— Леди Альда считает, что «что-то нечисто» с французской вдовой Лонгмора, — сказал Лисберн. — После долгих размышлений — а это был нелегкий труд, так как леди Альда рассылала свои отравленные стрелы по всему периметру в промежутках между попытками очаровать и пленить неосторожного, — ситуация потребовала такого человека, который смог бы разобраться, что к чему с Лонгмором. — Он нахмурился. — Недавно я понял, что это страшно трудная задача. Мне стало интересно, почему? Что там было?
— Не имею ни малейшего представления, — покачала головой мисс Нуаро. — Что бы там ни было, к полезным новостям это не имеет отношения. — Она развернулась и вошла в дверь своего кабинета.
Лисберн вошел за ней и закрыл за собой дверь.
Леони подошла к столу и принялась приводить бумаги в порядок. Счета. Два письма с отказами от сделок.

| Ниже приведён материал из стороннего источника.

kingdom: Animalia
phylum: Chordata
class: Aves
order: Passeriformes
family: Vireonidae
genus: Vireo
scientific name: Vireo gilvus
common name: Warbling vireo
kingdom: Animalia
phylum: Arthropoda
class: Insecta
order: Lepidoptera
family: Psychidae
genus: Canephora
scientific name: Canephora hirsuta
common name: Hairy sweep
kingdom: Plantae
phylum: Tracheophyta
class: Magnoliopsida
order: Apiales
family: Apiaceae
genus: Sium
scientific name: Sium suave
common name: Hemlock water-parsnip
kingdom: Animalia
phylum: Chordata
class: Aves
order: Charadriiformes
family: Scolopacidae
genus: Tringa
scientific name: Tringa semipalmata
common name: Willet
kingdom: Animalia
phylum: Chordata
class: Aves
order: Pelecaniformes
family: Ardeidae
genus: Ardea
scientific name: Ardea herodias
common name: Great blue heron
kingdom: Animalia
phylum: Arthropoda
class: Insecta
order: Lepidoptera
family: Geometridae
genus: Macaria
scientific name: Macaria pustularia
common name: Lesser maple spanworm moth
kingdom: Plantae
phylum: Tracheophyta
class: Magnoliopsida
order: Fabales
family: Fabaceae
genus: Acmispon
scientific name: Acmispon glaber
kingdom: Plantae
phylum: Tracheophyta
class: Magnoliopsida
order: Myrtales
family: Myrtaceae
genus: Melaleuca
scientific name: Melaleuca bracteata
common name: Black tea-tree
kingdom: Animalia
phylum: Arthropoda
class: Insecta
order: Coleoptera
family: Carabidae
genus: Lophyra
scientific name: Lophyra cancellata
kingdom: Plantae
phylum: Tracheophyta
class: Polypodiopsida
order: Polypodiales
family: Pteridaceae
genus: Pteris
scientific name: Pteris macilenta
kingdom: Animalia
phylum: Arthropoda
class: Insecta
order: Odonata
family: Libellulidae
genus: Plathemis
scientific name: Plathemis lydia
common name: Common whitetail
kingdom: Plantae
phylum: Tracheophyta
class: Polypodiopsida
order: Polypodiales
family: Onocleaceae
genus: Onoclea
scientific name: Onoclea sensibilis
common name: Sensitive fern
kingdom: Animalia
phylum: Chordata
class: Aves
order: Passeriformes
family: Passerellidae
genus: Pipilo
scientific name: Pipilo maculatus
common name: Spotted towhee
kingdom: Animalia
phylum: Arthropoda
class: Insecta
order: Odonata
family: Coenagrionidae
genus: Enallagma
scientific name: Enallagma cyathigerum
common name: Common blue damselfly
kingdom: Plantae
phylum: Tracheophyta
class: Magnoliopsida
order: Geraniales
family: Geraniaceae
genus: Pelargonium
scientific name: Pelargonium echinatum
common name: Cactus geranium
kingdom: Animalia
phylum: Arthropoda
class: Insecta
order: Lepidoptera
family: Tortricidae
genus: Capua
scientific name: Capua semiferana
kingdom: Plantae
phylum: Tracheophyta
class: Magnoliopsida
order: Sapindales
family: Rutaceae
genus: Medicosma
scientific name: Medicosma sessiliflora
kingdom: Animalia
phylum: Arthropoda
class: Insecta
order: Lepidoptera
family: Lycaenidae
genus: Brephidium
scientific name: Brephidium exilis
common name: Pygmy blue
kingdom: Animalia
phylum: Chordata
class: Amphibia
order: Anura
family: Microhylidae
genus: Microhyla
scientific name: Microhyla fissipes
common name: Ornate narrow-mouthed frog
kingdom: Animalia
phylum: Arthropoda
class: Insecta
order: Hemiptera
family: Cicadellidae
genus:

— Теперь я вспомнил, — сказал он. — После огромной мыслительной работы у меня возникла идея. Леди Лонгмор не может вернуться в Лондон, потому что кое-кто сумеет поставить ее в неловкое положение, сообщив о французской вдове Лонгмора и его великой любви, от которой он протрезвел с вызывающей изумление скоростью.
— Он — мужчина, — заметила Леони. — Кстати, что писал Байрон о том, в чем разница в отношениях мужчин и женщин к любви?
— Байрон? Я думал, вы равнодушны к литературе.
— Мы прочли «Дон Жуана», потому что все его считали безнравственным произведением.
— «Мужчины разделяют жизнь и любовь, для них это разные вещи», — процитировал он. — «Для женщин любовь — сама жизнь, только тогда она обретает смысл». Суонтон преклоняется перед «Дон Жуаном». И Томаса Мура обожает. А вы очень умело увели меня в сторону. — Его голос зазвучал ниже. — Иди ко мне.
— Разумеется, нет, — отказала Леони. — Мне нужно так сложить два и два, чтобы получилось десять или двадцать. Мне нужно понять, поможет ли один заказ удержаться нам на плаву весь август и весь сентябрь заодно. Мне нужно…
— Я скучал по тебе, — сказал Лисберн.
В этот момент здравый смысл покинул ее, и все, что ей было нужно, — только он.
Дура, дура, дура! Нет времени быть нелепой и безответственной.
— Это тянулось целый век. — Он задыхался. — Балы и ассамблеи не кончались до рассвета, а я знал, что швеи приходят к девяти, что магазин откроют в десять, хотя никто не придет в такой издевательский час. Я знал, что должен не нарушать твой покой.
Он и не нарушал.
— Двух дней не прошло с тех пор, как вы были здесь в последний раз. — Леони достала часы из кармана. — Я подсчитала, это примерно пятьдесят четыре часа.
— Ты не могла бы быть точнее? — спросил он. — Я люблю, когда ты точная.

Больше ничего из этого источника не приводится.